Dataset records
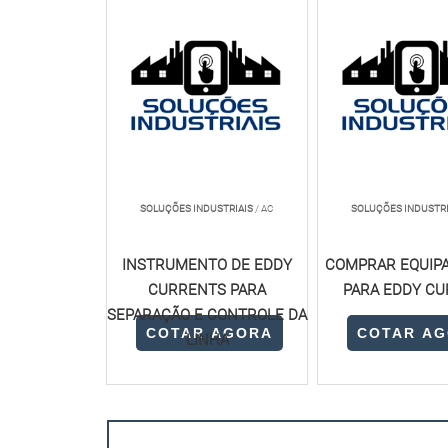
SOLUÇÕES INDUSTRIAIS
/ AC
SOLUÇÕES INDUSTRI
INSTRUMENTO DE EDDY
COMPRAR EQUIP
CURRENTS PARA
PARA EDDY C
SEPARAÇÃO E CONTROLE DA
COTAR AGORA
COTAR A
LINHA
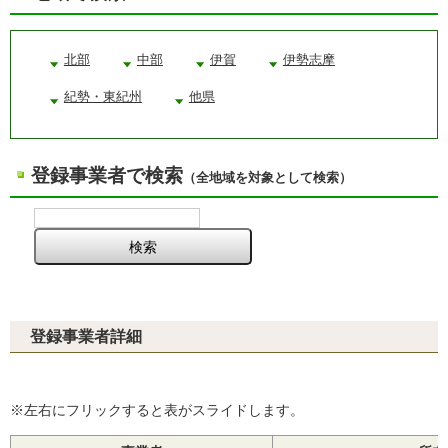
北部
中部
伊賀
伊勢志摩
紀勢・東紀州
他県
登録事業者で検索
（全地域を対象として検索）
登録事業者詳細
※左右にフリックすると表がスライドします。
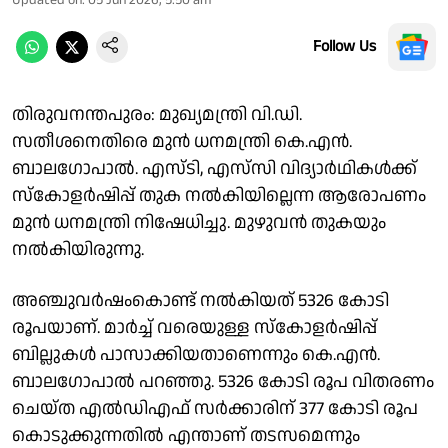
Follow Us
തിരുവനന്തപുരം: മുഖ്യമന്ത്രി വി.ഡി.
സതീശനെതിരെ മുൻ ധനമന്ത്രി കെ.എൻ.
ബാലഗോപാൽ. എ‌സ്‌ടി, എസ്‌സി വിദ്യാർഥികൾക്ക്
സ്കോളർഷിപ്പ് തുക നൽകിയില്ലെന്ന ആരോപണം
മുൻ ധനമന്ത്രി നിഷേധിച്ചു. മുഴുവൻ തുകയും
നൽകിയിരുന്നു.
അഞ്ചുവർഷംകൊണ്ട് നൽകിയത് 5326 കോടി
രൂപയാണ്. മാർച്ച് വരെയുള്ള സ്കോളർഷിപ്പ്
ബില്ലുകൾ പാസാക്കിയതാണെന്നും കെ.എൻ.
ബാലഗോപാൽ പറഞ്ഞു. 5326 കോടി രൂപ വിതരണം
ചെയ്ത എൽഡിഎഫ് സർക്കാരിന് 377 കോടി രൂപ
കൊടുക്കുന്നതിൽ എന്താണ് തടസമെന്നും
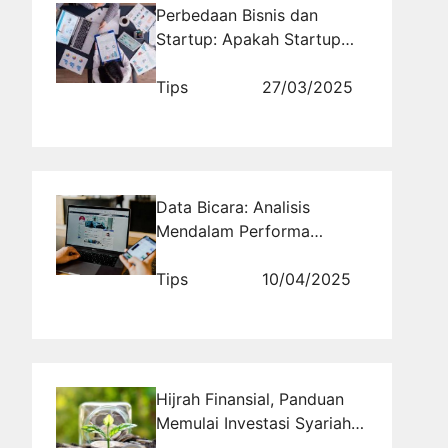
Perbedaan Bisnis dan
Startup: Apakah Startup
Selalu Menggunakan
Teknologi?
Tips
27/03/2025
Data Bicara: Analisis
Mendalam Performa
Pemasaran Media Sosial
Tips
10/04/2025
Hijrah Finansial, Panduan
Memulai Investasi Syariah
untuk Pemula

[ACTIVITY] Update the records from the line with "Perbedaan Bisnis dan" through the end of the records by putting "Artikel" wherever "Tips" appears. Write those lines out again with everything else unchanged.

[TASK SOLUTION]
Perbedaan Bisnis dan
Startup: Apakah Startup
Selalu Menggunakan
Teknologi?
Artikel
27/03/2025
Data Bicara: Analisis
Mendalam Performa
Pemasaran Media Sosial
Artikel
10/04/2025
Hijrah Finansial, Panduan
Memulai Investasi Syariah
untuk Pemula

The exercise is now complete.